Si votre resto préféré est un endroit bruyant, chaleureux et bon enfant, un refuge douillet et décontracté où la générosité du chef rejaillit dans sa gouaille et ses assiettes, alors vous allez vous régaler ! Au menu : 25 ans d’histoire d’une légende qui est à l’automobile ce que la côte de bœuf béarnaise est à la gastronomie.
Depuis les premières autos assemblées à la main dans l’usine de Flint, en 1953, la Corvette s’est écoulée à plus de 1,7 million d’exemplaires à travers le monde, ce qui en fait la voiture de sport la plus vendue de tous les temps, loin, très loin devant la 911 et ses 1,1 million d’unités. Comme Porsche, Chevrolet a bâti ce succès sur une politique ultra-conservatrice, avant de faire sa révolution au moment de concevoir la huitième génération, lancée en 2020.

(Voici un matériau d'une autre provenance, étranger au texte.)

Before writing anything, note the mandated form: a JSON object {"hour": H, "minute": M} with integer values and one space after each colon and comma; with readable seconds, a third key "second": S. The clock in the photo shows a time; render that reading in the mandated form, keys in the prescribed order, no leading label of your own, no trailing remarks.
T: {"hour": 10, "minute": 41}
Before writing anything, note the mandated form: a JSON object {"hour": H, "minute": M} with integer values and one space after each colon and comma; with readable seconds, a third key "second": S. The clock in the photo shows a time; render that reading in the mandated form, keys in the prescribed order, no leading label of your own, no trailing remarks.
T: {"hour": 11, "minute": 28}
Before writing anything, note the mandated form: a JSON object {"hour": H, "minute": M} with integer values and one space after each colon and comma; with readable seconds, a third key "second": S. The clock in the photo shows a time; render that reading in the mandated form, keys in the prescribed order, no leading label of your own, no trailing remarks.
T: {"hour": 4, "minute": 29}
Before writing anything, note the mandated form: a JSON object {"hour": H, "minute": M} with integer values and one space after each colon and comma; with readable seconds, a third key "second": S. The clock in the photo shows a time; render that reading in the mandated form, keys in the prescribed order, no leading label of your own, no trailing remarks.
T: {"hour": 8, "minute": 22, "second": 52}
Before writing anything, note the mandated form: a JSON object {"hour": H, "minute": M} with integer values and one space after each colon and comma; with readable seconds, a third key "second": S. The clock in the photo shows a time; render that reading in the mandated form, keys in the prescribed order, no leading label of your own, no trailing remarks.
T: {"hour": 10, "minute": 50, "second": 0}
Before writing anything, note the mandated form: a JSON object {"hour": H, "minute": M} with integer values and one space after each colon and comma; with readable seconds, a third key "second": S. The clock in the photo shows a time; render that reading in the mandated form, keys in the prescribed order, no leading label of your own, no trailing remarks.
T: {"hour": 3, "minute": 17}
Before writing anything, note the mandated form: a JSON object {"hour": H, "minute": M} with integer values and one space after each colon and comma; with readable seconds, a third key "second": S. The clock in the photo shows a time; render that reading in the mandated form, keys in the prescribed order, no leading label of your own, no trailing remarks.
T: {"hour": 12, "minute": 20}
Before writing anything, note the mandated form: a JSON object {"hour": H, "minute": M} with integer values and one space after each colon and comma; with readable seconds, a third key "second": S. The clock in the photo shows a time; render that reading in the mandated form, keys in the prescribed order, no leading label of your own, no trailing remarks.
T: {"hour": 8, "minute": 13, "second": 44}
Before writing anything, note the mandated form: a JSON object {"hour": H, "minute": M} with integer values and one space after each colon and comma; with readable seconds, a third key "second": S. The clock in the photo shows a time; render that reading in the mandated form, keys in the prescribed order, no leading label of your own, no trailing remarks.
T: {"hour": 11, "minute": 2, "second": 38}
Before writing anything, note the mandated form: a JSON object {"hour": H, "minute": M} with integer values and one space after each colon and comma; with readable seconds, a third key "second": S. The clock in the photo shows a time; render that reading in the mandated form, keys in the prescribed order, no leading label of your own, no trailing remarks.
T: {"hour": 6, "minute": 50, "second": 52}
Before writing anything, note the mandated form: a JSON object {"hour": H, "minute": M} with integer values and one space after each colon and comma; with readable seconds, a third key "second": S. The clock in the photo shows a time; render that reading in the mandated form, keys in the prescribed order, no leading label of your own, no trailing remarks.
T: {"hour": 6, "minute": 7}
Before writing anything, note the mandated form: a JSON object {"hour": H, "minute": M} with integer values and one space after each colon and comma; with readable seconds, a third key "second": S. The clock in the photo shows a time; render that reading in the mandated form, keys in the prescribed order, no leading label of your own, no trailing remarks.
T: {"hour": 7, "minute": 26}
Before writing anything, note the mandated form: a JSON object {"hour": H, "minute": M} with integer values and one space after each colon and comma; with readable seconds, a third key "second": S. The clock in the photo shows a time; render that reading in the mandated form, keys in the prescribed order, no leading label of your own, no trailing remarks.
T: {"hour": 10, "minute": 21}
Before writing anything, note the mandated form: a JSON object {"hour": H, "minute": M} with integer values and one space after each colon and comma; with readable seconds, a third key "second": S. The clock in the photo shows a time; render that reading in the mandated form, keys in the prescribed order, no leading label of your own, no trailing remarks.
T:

La migration du V8 à l’arrière et les bouleversements dynamiques, stylistiques et philosophiques qui en découlent ne semblent pas provoquer de colère mais plutôt une forme d’indifférence chez nos trois invités. Véronique, Arnaud et Laurent vont pouvoir essayer la C8 Stingray sur notre piste de référence, mais c’est moins ce privilège que le plaisir de partager leur passion qui semble avoir motivé leur présence à Magny-Cours. Ils ont bravé le froid glacial de ce matin de décembre pour participer à cette réunion de famille regroupant les quatre dernières générations de Corvette. Nous ne sommes pas remontés plus loin, d’une part pour des questions d’ordre bassement pratique, et de l’autre car même si l’importation pseudo-officielle sur nos terres commença au milieu de la carrière de la C4 (LT1 de 1992), on peut considérer la C5 comme la première vraie “européenne” de la lignée.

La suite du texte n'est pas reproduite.